Getting my Hungarian speaking skills up to sort-of speed ready for the trip has been an enormous – almost visceral – pleasure, with thanks to Dávid Király (David King in old money) in Tompa close up against the border with Serbia for being my by-far most effective teacher in more than 40 years of trying.
Next week the plan is to test my fluency pretty intensely with a personal presentation in Hungarian to David’s students and colleagues at Szeged University, covering Cold War, journalism and psychotherapy before Jutta and I climb aboard our traditionally heavily-laden tandem-with-trailer to pedal first to Timisoara where the 1989 revolution began against Ceausescu, then down to Belgrade and on down the Danube to Bucharest where I covered his demise and the immediate aftermath over that Christmas and New Year.
Memories. Life-changing stuff, and as we and I travel these next six weeks together and then back solo (hopefully perhaps even through a sliver of Western Ukraine, should there be by then a messy and intensely unsatisfying peace) I’ll no doubt muse occasionally on how these places contributed to where and how Jutta and I, heading into our fourth quarter centuries, now find ourselves still working as EMDR psychotherapists.




Our tandem Daisy and her solo stablemate Nomad, both now electrified and separated front from back (thanks to S&S couplings), are tonight safely packed ready for departure and Harwich-Hoek ferry into the back of our new (to us) VW Touran – flat on their sides in bits as the original hope to be able to stack them upright came up hard against measurements done far too late of the car’s interior.

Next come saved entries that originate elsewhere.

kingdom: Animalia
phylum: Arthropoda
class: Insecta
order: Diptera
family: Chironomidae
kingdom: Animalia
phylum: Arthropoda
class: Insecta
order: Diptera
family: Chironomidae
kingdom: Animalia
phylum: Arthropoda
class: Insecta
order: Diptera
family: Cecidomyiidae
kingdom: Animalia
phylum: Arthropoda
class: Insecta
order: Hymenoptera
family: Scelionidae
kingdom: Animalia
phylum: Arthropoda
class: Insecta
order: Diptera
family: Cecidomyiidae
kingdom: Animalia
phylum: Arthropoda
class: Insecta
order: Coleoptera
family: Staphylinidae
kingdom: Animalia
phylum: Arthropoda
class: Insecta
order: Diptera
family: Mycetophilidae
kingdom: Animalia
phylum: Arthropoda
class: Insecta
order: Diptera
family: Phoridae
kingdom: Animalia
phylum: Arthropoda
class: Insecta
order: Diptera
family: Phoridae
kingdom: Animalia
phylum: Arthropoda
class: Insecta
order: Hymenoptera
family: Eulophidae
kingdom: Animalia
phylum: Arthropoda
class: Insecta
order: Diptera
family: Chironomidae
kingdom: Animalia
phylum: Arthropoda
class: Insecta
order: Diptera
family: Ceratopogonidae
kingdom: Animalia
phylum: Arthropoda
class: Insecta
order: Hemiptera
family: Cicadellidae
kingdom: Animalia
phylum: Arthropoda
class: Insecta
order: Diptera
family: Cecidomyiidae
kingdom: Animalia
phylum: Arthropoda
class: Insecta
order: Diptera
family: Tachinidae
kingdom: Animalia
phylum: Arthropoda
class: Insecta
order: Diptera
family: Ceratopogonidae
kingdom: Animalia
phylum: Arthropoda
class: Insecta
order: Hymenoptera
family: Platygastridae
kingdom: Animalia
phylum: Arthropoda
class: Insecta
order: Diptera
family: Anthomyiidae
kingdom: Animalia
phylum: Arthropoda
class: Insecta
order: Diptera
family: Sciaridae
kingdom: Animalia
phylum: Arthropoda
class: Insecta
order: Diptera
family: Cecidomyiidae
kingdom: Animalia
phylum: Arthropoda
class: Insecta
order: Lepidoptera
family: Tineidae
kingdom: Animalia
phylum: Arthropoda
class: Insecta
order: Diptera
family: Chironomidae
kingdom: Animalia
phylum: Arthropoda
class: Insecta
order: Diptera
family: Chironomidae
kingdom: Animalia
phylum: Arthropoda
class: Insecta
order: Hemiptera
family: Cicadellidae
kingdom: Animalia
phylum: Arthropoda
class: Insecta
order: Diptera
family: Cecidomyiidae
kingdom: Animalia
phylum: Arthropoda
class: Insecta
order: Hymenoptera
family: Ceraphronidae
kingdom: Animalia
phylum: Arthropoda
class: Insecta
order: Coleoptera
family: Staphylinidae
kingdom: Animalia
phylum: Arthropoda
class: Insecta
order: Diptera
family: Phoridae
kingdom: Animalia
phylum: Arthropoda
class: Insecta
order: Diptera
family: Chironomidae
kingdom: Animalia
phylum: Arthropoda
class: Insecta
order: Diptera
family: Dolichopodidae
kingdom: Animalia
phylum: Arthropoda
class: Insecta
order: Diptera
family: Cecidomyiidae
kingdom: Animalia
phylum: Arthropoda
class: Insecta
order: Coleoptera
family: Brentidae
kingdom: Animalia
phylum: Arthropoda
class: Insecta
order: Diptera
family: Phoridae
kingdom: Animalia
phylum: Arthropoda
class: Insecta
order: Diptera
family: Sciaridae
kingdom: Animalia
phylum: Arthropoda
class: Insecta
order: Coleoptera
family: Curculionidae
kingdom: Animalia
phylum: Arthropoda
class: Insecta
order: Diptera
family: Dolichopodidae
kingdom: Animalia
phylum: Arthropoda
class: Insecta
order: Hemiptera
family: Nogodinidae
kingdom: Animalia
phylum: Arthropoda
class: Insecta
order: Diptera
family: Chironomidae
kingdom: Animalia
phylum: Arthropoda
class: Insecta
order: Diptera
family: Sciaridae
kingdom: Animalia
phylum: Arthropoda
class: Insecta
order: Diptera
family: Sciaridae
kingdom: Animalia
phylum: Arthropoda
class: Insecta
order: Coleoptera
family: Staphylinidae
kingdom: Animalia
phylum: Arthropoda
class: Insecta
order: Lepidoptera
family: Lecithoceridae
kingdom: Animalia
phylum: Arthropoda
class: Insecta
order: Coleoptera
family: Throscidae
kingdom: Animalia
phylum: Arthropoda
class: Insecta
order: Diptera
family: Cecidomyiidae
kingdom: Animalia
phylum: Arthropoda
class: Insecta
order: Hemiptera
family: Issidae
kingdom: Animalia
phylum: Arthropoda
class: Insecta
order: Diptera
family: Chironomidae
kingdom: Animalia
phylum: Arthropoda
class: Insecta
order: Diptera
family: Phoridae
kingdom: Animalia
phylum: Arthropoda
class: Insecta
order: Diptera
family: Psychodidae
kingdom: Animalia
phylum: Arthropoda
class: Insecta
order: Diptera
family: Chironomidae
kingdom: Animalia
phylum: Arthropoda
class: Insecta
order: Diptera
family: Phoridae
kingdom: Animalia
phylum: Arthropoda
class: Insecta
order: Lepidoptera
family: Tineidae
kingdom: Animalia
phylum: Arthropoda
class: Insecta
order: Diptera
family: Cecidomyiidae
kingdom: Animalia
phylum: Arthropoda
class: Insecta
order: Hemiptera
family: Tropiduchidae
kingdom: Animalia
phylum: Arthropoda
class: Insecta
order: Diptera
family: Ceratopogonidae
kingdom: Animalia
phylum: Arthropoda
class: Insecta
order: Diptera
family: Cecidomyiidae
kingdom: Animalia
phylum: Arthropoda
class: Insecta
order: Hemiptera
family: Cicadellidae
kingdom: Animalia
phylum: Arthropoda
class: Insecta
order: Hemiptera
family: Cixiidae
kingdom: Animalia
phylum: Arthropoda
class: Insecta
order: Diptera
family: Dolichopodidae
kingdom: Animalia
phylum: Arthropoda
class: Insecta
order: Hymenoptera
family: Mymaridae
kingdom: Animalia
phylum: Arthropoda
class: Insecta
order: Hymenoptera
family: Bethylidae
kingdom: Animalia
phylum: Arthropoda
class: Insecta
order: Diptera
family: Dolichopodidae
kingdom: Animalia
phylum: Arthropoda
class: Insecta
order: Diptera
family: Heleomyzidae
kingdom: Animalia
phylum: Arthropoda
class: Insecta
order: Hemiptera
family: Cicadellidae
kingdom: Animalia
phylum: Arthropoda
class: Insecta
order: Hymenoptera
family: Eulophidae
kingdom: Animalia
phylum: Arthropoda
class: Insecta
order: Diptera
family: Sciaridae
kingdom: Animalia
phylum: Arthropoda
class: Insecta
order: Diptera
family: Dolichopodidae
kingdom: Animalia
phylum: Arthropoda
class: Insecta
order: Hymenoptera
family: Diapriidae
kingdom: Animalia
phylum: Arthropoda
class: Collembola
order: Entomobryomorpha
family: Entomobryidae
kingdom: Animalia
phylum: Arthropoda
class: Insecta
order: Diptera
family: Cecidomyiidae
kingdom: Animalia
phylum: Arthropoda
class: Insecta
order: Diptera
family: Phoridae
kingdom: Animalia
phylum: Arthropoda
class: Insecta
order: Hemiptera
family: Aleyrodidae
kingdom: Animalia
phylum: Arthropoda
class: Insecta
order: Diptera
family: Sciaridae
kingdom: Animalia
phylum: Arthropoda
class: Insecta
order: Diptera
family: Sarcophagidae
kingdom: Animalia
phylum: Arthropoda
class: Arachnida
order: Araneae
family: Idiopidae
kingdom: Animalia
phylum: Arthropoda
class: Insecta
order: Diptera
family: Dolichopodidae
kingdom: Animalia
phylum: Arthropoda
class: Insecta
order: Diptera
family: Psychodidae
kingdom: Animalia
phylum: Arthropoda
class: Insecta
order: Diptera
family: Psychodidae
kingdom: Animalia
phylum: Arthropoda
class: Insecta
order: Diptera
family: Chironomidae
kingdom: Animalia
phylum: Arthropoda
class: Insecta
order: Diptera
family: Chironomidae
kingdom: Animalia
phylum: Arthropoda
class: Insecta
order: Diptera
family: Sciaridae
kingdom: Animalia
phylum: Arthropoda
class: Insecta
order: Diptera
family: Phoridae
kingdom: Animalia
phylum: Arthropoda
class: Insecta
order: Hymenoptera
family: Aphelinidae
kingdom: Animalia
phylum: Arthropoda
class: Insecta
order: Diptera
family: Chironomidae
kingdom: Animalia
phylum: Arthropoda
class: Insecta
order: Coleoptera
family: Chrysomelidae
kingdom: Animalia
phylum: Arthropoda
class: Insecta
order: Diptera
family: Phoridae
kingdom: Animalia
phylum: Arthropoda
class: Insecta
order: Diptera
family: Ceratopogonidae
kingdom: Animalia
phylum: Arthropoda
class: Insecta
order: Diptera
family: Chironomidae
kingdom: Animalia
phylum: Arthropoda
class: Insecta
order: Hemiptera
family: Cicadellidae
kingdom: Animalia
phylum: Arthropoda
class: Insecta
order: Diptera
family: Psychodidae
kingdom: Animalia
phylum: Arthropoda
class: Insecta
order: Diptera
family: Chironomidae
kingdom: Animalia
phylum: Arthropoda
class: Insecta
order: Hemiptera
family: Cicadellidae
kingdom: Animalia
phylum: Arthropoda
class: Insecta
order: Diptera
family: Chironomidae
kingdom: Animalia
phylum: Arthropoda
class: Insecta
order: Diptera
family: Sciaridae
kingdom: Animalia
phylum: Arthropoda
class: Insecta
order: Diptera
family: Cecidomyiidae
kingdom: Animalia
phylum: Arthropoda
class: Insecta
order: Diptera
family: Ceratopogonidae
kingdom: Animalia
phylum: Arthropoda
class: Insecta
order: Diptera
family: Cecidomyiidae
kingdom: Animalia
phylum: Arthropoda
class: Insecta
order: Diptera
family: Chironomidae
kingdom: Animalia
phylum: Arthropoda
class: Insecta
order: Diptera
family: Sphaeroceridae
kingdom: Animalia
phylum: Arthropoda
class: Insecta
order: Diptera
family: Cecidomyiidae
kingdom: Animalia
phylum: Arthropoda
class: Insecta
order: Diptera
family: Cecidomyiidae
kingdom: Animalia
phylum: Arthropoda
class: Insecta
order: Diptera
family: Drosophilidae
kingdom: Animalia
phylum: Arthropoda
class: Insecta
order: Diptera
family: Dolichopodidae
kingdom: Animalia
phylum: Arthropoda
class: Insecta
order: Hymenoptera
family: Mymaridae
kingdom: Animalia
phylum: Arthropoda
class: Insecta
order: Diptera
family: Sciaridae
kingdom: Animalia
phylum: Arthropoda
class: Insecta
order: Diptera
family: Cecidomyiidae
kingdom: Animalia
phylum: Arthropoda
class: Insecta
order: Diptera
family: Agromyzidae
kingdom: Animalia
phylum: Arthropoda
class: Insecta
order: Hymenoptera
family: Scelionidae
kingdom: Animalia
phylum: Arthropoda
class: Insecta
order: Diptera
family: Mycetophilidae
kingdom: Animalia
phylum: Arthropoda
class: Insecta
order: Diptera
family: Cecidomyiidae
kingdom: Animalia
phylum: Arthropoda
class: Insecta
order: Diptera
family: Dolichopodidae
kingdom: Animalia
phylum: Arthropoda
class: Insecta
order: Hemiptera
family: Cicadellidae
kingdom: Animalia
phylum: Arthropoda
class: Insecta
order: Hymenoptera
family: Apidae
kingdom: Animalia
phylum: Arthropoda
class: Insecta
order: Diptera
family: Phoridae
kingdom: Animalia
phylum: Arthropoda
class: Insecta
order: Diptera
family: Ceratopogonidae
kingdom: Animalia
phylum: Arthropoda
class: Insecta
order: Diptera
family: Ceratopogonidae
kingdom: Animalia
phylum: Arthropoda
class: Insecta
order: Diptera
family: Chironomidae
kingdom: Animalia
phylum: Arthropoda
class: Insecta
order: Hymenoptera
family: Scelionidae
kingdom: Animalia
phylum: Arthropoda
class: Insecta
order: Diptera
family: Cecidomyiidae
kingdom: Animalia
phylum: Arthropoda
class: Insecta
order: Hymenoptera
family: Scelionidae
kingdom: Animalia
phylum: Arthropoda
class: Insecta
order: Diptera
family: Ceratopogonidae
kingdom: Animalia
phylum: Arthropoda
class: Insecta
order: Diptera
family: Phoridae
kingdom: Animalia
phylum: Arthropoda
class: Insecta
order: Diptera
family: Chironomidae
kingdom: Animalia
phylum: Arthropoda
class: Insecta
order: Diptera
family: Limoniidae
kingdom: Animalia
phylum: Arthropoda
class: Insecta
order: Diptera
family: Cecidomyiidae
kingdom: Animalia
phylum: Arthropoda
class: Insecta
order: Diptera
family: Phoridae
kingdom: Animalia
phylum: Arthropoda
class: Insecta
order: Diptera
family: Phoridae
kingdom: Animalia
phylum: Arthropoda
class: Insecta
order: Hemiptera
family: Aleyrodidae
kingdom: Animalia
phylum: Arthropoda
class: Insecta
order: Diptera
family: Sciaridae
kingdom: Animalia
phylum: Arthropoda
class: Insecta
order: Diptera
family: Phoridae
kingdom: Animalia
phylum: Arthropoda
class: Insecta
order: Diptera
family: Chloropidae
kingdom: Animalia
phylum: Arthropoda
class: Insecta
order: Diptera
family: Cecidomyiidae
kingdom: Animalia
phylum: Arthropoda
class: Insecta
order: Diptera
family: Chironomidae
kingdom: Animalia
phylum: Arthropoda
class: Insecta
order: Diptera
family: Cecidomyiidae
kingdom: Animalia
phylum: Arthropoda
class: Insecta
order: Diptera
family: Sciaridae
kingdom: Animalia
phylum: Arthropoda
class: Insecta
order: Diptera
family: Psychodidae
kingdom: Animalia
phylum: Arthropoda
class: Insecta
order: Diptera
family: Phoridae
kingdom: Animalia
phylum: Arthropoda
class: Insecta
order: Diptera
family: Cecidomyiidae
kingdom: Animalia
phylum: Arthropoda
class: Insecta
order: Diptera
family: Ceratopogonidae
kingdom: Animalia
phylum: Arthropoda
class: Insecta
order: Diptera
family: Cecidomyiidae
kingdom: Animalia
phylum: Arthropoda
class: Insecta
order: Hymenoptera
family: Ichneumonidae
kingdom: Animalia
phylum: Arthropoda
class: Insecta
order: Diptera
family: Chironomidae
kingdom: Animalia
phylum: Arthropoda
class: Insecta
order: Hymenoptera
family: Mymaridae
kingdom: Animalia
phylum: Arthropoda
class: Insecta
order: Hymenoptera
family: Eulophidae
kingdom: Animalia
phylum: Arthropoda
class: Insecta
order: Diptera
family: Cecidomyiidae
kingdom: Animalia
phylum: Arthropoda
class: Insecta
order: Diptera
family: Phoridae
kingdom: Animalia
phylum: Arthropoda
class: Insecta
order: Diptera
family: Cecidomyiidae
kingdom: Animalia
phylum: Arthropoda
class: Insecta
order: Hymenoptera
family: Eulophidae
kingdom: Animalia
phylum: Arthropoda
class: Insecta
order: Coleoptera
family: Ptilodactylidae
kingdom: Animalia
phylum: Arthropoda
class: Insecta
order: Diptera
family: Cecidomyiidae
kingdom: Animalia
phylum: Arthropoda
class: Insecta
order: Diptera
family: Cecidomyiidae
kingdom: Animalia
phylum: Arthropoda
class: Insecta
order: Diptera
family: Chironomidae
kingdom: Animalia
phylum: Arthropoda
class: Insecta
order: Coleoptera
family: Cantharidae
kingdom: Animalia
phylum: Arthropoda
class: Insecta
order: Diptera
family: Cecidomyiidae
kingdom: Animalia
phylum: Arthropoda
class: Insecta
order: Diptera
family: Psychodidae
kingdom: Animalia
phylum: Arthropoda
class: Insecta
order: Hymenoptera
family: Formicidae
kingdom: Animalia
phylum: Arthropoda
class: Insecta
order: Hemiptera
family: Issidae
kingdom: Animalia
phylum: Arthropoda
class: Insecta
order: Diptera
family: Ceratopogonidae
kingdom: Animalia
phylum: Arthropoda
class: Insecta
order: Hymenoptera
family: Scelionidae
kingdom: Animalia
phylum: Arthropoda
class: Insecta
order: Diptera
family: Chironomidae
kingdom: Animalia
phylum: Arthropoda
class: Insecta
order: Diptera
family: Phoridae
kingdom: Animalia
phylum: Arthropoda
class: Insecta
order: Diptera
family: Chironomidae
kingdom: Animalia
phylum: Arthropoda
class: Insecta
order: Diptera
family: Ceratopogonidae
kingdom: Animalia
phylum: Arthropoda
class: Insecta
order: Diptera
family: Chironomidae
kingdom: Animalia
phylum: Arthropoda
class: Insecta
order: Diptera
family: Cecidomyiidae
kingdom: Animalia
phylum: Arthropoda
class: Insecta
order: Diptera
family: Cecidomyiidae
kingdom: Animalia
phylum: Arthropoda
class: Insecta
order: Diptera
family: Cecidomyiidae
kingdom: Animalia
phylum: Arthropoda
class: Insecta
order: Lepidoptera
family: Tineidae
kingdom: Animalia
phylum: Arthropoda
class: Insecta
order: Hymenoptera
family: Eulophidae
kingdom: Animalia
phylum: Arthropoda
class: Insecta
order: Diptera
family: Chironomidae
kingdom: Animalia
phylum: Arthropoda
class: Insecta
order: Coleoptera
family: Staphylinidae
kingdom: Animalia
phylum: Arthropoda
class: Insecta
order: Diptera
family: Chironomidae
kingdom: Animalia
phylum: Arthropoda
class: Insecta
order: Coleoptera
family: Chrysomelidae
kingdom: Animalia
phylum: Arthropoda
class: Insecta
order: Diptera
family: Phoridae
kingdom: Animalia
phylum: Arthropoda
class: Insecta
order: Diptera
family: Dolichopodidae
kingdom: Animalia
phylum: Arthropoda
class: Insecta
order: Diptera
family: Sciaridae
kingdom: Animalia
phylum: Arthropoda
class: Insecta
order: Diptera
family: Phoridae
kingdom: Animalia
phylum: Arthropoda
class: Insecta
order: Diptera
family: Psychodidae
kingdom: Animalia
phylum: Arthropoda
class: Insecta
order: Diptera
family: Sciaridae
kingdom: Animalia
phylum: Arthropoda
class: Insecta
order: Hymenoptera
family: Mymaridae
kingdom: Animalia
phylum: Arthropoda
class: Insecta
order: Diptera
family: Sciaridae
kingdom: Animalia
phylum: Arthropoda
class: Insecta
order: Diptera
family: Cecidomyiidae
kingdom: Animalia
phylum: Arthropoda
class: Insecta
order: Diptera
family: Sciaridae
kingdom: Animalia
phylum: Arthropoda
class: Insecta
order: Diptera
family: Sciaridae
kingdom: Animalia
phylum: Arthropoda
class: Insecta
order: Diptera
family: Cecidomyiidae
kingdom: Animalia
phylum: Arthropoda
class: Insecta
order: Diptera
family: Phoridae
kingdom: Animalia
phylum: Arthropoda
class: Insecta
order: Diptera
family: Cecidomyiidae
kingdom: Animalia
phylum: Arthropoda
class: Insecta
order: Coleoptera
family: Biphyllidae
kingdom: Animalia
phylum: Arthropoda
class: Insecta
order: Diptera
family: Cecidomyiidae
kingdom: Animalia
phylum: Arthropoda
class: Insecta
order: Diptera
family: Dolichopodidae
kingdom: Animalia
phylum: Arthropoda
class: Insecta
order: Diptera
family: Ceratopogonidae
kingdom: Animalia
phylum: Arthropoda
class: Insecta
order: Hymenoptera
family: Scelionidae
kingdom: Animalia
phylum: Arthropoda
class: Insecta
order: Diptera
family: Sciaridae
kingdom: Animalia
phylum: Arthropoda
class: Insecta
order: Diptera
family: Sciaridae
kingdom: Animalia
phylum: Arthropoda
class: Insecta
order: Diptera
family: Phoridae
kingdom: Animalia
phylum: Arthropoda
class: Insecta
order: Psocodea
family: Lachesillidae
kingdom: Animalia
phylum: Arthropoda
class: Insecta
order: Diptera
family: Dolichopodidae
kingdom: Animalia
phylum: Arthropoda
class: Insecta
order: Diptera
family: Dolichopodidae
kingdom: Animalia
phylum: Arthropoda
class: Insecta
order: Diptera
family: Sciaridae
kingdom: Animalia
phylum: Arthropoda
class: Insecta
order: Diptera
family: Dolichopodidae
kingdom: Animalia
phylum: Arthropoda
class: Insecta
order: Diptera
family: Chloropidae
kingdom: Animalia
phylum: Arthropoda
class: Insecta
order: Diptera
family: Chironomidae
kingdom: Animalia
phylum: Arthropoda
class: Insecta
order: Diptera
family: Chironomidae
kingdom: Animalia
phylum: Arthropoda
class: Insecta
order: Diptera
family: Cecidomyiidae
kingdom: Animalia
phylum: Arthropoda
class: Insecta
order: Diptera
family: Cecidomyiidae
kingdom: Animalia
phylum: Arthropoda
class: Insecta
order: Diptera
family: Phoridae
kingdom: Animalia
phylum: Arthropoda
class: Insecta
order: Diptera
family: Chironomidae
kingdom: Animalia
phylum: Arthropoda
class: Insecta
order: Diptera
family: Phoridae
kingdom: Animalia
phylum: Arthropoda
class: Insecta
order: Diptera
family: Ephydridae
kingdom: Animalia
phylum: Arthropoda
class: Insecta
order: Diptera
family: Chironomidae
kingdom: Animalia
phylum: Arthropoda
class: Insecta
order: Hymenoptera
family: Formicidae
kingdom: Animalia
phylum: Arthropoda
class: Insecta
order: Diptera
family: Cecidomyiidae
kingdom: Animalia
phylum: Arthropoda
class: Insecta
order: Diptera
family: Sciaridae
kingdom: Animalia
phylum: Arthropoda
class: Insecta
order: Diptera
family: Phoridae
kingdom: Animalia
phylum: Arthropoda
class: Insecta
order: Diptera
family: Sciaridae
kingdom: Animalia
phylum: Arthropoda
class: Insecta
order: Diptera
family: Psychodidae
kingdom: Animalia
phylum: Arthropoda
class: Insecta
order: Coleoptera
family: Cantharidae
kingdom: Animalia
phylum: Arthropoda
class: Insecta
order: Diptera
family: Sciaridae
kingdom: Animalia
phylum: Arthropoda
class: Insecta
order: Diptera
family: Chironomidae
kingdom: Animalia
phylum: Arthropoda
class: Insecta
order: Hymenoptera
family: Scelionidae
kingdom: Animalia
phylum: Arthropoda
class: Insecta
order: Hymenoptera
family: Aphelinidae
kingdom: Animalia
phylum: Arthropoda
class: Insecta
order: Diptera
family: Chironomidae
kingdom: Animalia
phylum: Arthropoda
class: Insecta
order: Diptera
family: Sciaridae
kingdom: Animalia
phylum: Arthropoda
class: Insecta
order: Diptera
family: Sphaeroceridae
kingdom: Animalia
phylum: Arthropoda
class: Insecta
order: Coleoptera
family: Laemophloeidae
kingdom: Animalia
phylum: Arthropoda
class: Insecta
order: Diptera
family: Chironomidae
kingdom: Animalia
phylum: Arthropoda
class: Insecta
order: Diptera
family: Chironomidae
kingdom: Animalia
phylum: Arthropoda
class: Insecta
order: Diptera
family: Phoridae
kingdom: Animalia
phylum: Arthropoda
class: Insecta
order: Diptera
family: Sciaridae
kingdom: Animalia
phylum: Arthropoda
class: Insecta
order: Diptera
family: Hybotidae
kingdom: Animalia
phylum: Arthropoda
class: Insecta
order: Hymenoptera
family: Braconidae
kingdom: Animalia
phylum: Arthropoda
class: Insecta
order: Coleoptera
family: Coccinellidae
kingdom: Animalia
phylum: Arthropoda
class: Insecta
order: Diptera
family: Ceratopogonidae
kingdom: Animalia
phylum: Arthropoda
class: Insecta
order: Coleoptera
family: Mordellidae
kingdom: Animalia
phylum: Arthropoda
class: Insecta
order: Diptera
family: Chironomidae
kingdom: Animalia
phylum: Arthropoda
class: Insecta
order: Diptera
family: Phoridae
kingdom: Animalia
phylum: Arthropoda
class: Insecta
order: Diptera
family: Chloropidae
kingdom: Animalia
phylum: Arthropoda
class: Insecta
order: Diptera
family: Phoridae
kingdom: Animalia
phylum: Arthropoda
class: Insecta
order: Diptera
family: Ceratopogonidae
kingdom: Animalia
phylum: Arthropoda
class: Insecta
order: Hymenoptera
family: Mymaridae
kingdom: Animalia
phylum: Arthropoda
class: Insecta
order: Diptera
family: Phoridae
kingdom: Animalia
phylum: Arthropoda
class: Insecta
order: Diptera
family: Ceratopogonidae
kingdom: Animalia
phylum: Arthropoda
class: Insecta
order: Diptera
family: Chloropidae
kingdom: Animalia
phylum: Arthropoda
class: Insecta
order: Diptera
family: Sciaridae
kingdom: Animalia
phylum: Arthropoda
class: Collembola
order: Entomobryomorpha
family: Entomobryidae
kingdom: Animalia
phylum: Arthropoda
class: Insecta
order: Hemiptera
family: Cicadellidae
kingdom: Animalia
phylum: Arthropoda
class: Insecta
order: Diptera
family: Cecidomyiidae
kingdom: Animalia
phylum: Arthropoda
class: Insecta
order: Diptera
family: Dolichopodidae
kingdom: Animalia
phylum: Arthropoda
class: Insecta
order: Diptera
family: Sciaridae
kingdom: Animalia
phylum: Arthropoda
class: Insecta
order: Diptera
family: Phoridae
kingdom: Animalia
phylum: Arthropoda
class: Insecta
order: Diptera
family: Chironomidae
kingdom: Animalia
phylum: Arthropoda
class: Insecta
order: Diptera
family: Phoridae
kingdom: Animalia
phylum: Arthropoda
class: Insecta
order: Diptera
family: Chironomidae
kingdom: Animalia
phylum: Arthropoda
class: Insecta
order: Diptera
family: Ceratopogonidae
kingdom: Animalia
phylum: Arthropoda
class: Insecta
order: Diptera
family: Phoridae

And why the Russian in the headline? (Means “on the Eve”, by the way, title of a rather lovely Turgenev novel).
One of my later-life dreams has been, madcap enthusiast that I am for learning languages, to be able to deliver training in the attachment-informed EMDR in which Jutta and I specialise not just to fellow therapists in the English-speaking world but in their native tongues to colleagues in Russia and Hungary.
I therefore depart this year in the glow of having, with thanks to Olga Nalivaeva in St Petersburg, just delivered just such a workshop fully in Russian, 12 hours in all including live EMDR sessions with a rich back-and-forth of questions and answers how this form of EMDR actually works (rather well and powerfully, since you ask).
Next stop? Though it might take a couple of years yet, yes, in Hungarian, grammatically one of the world’s toughest languages for a foreigner to learn. And I’m beginning to think it might actually happen.
Never too late, but first, some cycling.